Estos resultados son de gran utilidad para los genetistas y los criadores de ganado bovino. El hecho de que en cada una de las razas cubanas existan alelos "únicos", es un elemento importante para la realización de estudios de caracterización racial, que permitirán discriminaciones entre individuos de una raza u otra. Aquí los genetistas tiene una herramienta para la planificación de los cruzamientos entre razas, el diseño de nuevos cruzamientos y la evaluación de la selección genética, por la identificación de alelos característicos de Bos indicus, que pueden estar asociados con características de resistencia.
En segundo lugar, se tiene la gran diversidad genética en tres poblaciones cubanas analizadas, de suma importancia para la ganadería cubana. El Criollo de Cuba, ganado autóctono cubano, descendiente de los primeros bovinos introducidos en el país en épocas de la colonización, en cuyo genofondo hay valiosa información acerca de los procesos de adaptación al ambiente tropical y de producción en condiciones difíciles.
En cambio el Cebú cubano, es la base genética que ha aportado la resistencia a las nuevas razas cubanas que contienen sus genes y que se sigue usando como genotipo de resistencia al ambiente tropical.

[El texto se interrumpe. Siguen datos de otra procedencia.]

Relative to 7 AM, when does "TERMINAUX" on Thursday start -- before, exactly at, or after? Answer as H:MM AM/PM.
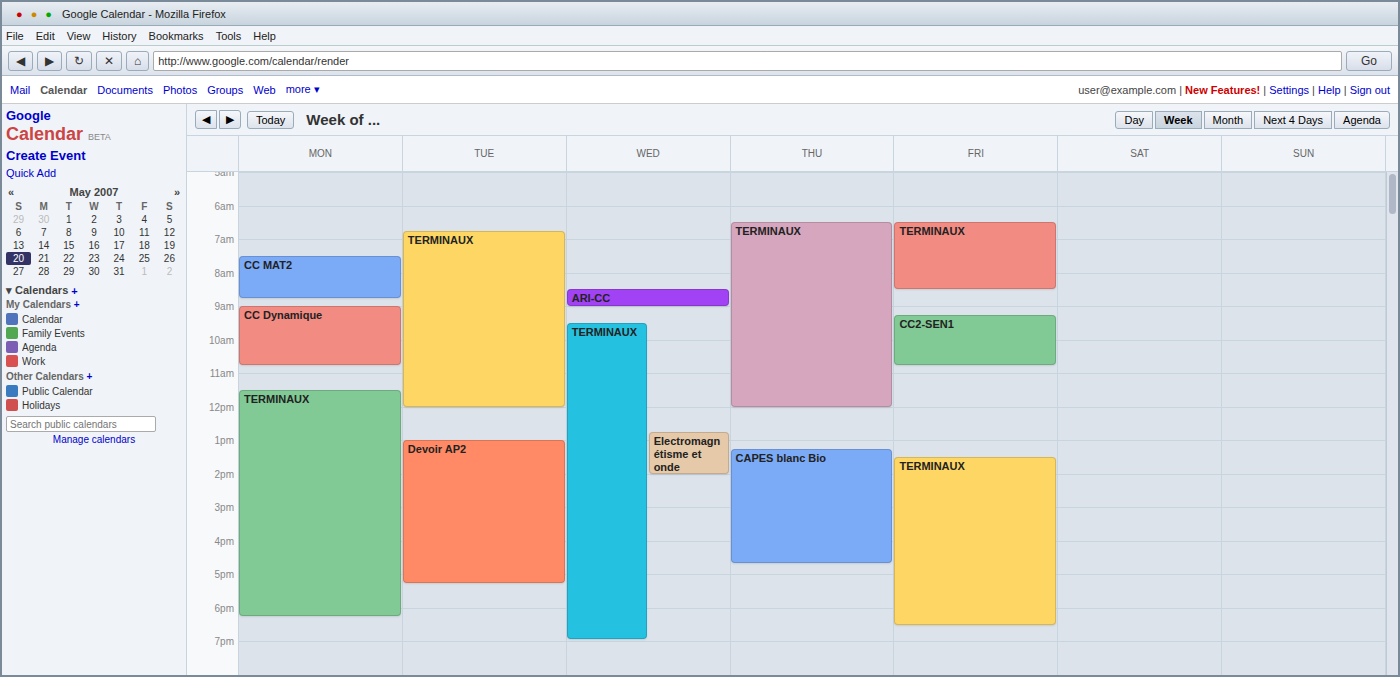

Por su parte, el Siboney de Cuba es una raza sintética en la cual se combinan las características productivas del ganado Holstein y las de rusticidad del Cebú.
Los valores de los indicadores utilizados para la caracterización poblacional evidencian una elevada variabilidad en cada una de las razas cubanas estudiadas, lo que permite a los genetistas manejar adecuadamente esta información para ser utilizada al trazar estrategias de cruzamientos y programas de mejora genética, así como en el mantenimiento y conservación de la diversidad genética.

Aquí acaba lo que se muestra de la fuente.